Thomas Was Alone Creator’s Next Game Looks Like Wicked, Stealthy Fun

Thomas Was Alone Creator’s Next Game Looks Like Wicked, Stealthy Fun


Mike Bithell released Thomas Was Alone last year, a great game that seemingly came from nowhere and charmed the pants off of most anyone who played it. Next year, the British developer’s new game will steal the pants off of players. And you’ll be able to make the most awesome parts of it.

Players will be able to create and share levels in Volume, a top-down stealth game coming to multiple platforms in 2014. You’ll control a nameless thief as he skulks his way around futuristic virtual reality landscapes. There won’t be any killing in Volume and the game’s primary weapon is something called the Ricochet, which lets you distract, and take over the robotic-looking guards who prowl the environments.

Based on the trailer and level editor demo above, Volume looks like a significant step up in design chops and ambition from Bithell, who’s making this new title with a small team of people. And David Housden, the guy who did Thomas‘ awesome soundtrack, is back for Volume‘s tunes too. I’m super stoked for this one. You can get more info on Volume over on the official site.

Update: Bithell was gracious enough to answer questions sent over email. You’ll find that Q&A below.

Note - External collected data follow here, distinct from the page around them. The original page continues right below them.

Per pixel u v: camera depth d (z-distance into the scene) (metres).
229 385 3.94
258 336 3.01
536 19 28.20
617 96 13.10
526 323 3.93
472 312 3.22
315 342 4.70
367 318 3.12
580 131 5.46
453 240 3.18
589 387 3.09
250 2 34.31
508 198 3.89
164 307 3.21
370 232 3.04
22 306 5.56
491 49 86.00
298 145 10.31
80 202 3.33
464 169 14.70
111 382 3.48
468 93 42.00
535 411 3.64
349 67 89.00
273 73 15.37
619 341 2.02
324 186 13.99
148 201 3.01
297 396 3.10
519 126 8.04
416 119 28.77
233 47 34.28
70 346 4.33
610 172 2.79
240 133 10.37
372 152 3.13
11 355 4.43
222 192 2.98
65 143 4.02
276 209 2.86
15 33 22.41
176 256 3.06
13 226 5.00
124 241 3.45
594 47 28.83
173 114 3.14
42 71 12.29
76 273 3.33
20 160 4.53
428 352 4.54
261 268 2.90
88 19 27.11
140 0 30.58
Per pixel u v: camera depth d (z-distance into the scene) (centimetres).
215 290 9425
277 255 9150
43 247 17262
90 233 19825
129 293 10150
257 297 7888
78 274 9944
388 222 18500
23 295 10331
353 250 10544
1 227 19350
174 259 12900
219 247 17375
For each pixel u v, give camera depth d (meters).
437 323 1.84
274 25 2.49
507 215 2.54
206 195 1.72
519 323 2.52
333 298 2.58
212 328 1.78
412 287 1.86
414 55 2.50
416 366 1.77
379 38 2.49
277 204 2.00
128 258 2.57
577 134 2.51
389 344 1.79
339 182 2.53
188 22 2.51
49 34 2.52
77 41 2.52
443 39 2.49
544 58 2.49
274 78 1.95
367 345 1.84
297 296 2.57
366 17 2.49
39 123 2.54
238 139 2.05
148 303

Kotaku: Who is the “Chris” of the dev team?
Bithell: Can I reveal now that Daz Watford, our concept artist, was totally the original inspiration for Chris? I guess I just did. He’s the loveable grump of the team, but it wouldn’t work without him. I’m massively excited to be working again with an old friend (and I mean that in both senses.. I’ve known him a long time, and he is not a young man).

Kotaku: With your game, Republique, Mark of the Ninja and Monaco, it seems there’s a wave of indie stealth titles surging right now? What about the genre appeals to you? The creativity found in a rigid ruleset?
Bithell: I think it’s a logical extension of the puzzle genre. To me, stealth games have always been puzzle games dressed as action games. It kinda makes sense that this would be the next genre a sizeable number of indies would try and tackle after the puzzle platformer.

What’s cool, is there seems to be enough different takes on the genre to sustain it for now. No two of the games you mentioned feel similar, so there’s definitely room for us all to get exploring.

Kotaku: You made one game practically all by yourself to pretty good results. What made you decide to have a level editor and user-generated content as core components of Volume?

Bithell: Honestly, it was the number of emails I get daily about level editing for Thomas. The first reaction was a slightly arrogant ‘go away, I made the game I wanted to make’… but after a few, you start to realise that a game lives on after you’ve built it. I still get emails most days from people who’ve just played Thomas for the first time. I got to thinking about what I could do to encourage a long term community for the next game, and hand over some of the fun of game narratives to players.
I’m not making Everquest Next here. I’m not on that scale, but I really like the idea of opening this stuff up.

Kotaku: Will the various platforms all have the same level editor tools?
Bithell: That’s the plan! We’re a ways off though, and I’m not quite ready to talk platforms just yet.

Kotaku: Let’s do some word association:
Lode Runner

XBLA

Kojima

Hero

Co-op play

Possible

Puppies

Slush

Oculus Rift

Maybe

Kotaku: Did you give David Housden any direction as to how to make Volume sound different than TWA?

Bithell: The dude’s a genius, we went through our usual process of me making him a mix tape and giving him tonnes of notes, and then him ignoring everything I’d sent and doing something far better. It’s an odd system we have going, but it’s worked so far.